A popular internet joke claims that because Apple had an excess of the MacBook Pro 2020 models, it simply switched out the M1 CPU for the M2 chip and called it quits. In the event that this were the reality, I… wouldn’t be shocked. Both are quite similar.

A 13-inch LCD screen, a 720p camera, a Touch ID sensor, the famed Touch Bar, two Thunderbolt/USB 4 ports, and a 3.5-mm headphone jack are all there along with the identical chassis. The addition of high-impedance headphone compatibility in the audio connector is really the only difference. If you plug in high-quality headphones, you’ll be able to hear music with a little bit greater fidelity.

The M2 chip is the largest improvement, although it isn’t immediately obvious. The M2 is a follow-up to the M1, and it has two extra GPU cores—10 total—than the M1—for improved graphics performance. Apple has upped the size of its RAM from 16 to 24 gigabytes. If you’re buying the 13-inch Pro, you might as well upgrade the RAM to the maximum level even though it will cost you an additional $400.

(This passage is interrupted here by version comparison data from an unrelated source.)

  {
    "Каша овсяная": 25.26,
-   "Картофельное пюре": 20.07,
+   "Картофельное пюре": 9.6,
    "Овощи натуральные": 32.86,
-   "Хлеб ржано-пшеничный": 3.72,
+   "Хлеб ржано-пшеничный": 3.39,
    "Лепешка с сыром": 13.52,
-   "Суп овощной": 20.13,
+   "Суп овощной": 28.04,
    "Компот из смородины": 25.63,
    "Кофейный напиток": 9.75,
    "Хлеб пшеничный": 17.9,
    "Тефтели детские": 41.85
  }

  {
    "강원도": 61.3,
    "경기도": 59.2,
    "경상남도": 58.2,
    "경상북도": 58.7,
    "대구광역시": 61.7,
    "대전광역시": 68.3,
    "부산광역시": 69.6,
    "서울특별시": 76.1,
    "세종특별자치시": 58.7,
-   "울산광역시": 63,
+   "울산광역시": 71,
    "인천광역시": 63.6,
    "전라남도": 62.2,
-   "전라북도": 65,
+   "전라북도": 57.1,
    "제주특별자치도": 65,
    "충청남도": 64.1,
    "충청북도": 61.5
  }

Here’s the issue. If you decide against upgrading your MacBook Pro, the new MacBook Air will provide comparable performance for less money. (Plus all the extras, like a 1080p webcam and four speakers.) The MacBook Pro costs $1,699 when the RAM is at its maximum capacity. The 14-inch MacBook Pro base model and all of its enhancements, including a wider range of ports, are available for $300 extra.

mac book pro 13

Although the M2 may seem superior, it is only a base-level processor compared to the M1 Pro, M1 Max, and M1 Ultra that power the MacBook Pro models costing more than $2,000 USD. It’s simple to be persuaded by Apple’s statistics, which brag that the M2 processor has a 40 percent quicker neural engine and a 35 percent more powerful GPU than the M1 processor. But most professionals need more computer power, so it’s not nearly enough. (Unlike the M1 Pro and higher, the M2, like the M1, still only supports one external display.)

The M2 worked efficiently. The most of the time, I had no problems. It seemed a little sluggish on busy days when I had approximately 20 tabs open in Google Chrome and many programmes running on the system at once; there was some latency while changing amongst browsers and windows, and I occasionally encountered the dreaded rainbow wheel.

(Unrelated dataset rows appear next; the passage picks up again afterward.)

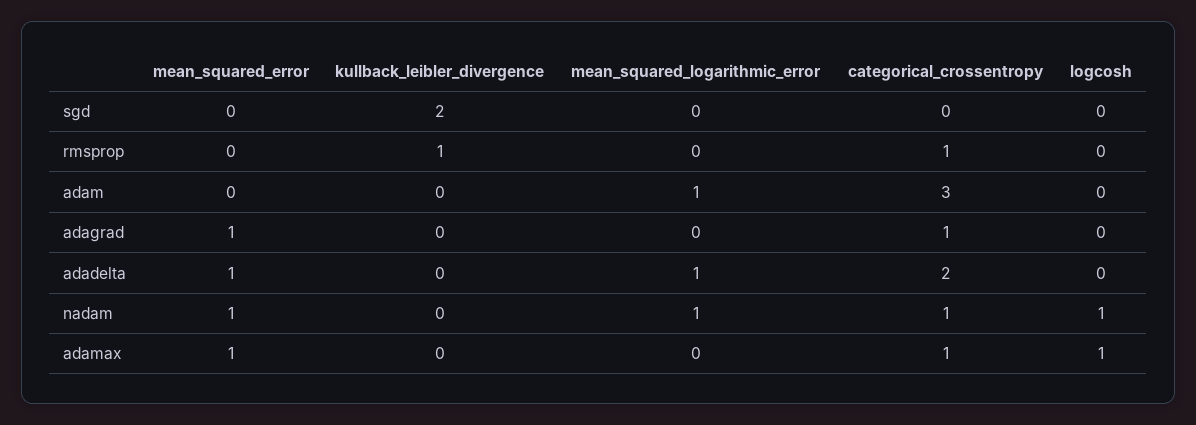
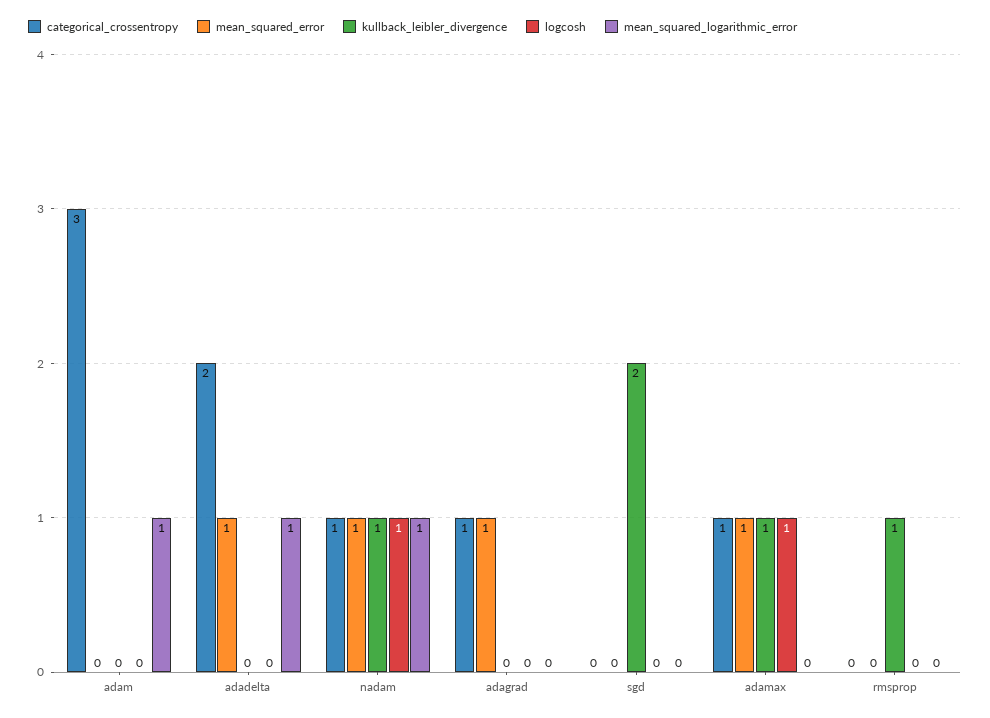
  {
    "mean_squared_error": {
      "sgd": 0,
      "rmsprop": 0,
      "adam": 0,
      "adagrad": 1,
      "adadelta": 1,
      "nadam": 1,
      "adamax": 1
    },
    "kullback_leibler_divergence": {
      "sgd": 2,
      "rmsprop": 1,
      "adam": 0,
      "adagrad": 0,
      "adadelta": 0,
-     "nadam": 0,
+     "nadam": 1,
-     "adamax": 0
+     "adamax": 1
    },
    "mean_squared_logarithmic_error": {
      "sgd": 0,
      "rmsprop": 0,
      "adam": 1,
      "adagrad": 0,
      "adadelta": 1,
      "nadam": 1,
      "adamax": 0
    },
    "categorical_crossentropy": {
      "sgd": 0,
-     "rmsprop": 1,
+     "rmsprop": 0,
      "adam": 3,
      "adagrad": 1,
      "adadelta": 2,
      "nadam": 1,
      "adamax": 1
    },
    "logcosh": {
      "sgd": 0,
      "rmsprop": 0,
      "adam": 0,
      "adagrad": 0,
      "adadelta": 0,
      "nadam": 1,
      "adamax": 1
    }
  }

I altered one stream on the timeline after adding 4K Pro Res files from the iPhone 13 Pro to Final Cut Pro. I added a few built-in effects and a mild colour grading, and I noticed some stuttering all through. Although I didn’t actually edit the video much, this MacBook Pro had trouble with even the smallest colour tweaks (and the rainbow wheel made a few appearances).

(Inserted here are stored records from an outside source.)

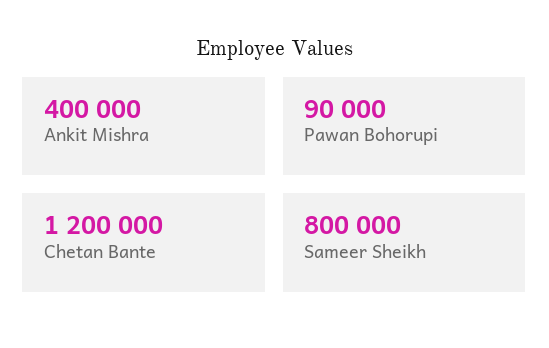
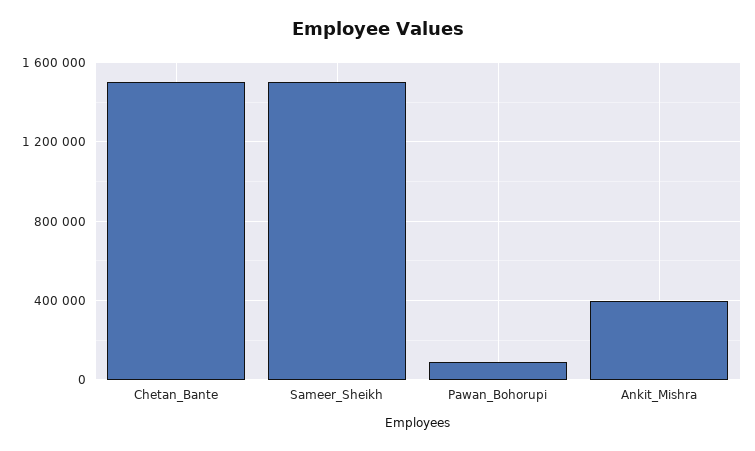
  {
    "Ankit Mishra": 400000,
    "Pawan Bohorupi": 90000,
-   "Chetan Bante": 1200000,
+   "Chetan Bante": 1500000,
-   "Sameer Sheikh": 800000
+   "Sameer Sheikh": 1500000
  }

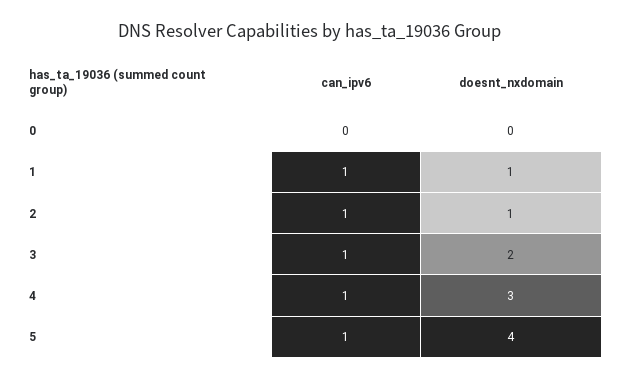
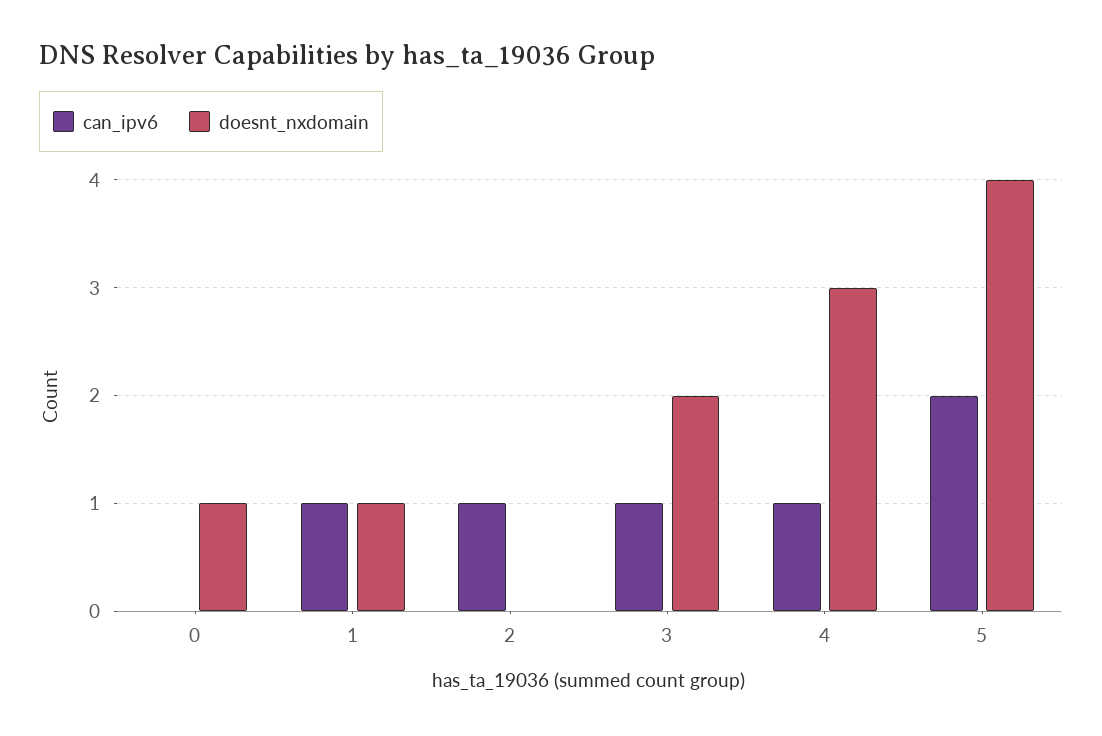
  {
    "can_ipv6": {
      "0": 0,
      "1": 1,
      "2": 1,
      "3": 1,
      "4": 1,
-     "5": 1
+     "5": 2
    },
    "doesnt_nxdomain": {
-     "0": 0,
+     "0": 1,
      "1": 1,
-     "2": 1,
+     "2": 0,
      "3": 2,
      "4": 3,
      "5": 4
    }
  }

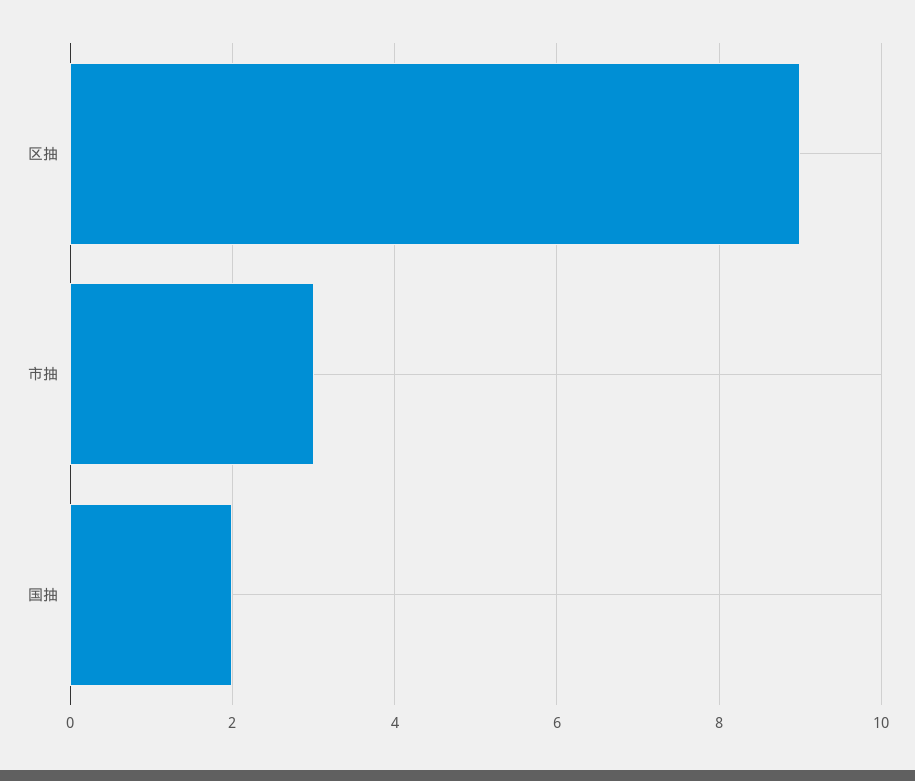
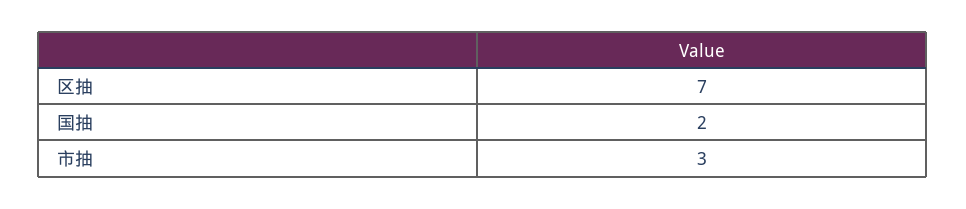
  {
-   "区抽": 9,
+   "区抽": 7,
    "市抽": 3,
    "国抽": 2
  }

The editing of pictures using programmes like Adobe Photoshop and Pixelmator felt much more fluid. As I changed sliders, added a little rotation, and tweaked colours, the Mac occasionally stalled. However, it persevered through several layers and effects to reach the intended effect—without the fans ever kicking in.

The MacBook Pro can consume somewhat more electricity over extended periods of time while the fan is running. Additionally, it offers a little longer battery life than the 13-inch MacBook Air.

What charger type does a MacBook Pro use?

Charge your 13-inch MacBook Pro with a USB-C cable. Connect the USB-C Charge Cable’s male end to any Thunderbolt port on your MacBook Pro, and the female end to the supplied power adapter to start charging your device. For the 14- and 16-inch MacBook Pro, use the USB-C to MagSafe 3 cable.

Can MacBook Pro use iPhone charger?

iPhone, Apple Watch, AirPods, and other Apple products can be charged using Apple USB power adapters for iPad and Mac laptops. Your iPad, iPhone, Apple Watch, and other Apple accessories, such as AirPods and the Siri Remote, can all be charged using the Apple 12W USB Power Adapter.